§ Task details:
Your answer should be a single number: the count of lines in the listing that contain "group".

§ Provided entries:
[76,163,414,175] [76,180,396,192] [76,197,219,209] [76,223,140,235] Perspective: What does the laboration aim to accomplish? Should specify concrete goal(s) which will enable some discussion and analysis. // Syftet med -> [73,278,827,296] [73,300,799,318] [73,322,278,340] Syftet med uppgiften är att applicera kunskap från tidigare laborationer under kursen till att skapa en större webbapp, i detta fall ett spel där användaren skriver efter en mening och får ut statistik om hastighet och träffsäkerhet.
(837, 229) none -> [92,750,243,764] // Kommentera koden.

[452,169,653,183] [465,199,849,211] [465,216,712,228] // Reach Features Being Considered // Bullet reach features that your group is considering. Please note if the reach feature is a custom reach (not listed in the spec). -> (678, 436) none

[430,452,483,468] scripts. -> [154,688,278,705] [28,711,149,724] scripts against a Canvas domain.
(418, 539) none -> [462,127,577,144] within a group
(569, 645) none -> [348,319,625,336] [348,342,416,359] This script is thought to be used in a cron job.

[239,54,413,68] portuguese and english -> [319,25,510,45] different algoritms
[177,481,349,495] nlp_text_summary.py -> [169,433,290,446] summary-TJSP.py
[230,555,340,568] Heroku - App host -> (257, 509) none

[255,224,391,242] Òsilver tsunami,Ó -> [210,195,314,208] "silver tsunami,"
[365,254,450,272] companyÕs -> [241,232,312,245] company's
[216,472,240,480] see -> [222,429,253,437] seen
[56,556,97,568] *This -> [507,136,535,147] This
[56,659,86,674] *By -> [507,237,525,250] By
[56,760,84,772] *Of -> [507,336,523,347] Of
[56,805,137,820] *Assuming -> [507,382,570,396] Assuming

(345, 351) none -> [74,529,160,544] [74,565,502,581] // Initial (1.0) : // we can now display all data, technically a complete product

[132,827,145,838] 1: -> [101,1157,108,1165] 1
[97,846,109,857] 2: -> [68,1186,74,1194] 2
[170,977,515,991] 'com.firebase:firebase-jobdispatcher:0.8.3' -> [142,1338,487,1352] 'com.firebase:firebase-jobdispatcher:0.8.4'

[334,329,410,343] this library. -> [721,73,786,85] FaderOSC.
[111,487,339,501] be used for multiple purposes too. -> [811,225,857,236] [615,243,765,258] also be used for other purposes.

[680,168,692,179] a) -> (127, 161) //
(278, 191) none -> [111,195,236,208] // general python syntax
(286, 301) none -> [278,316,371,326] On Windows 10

§ Reply to the exercise:
2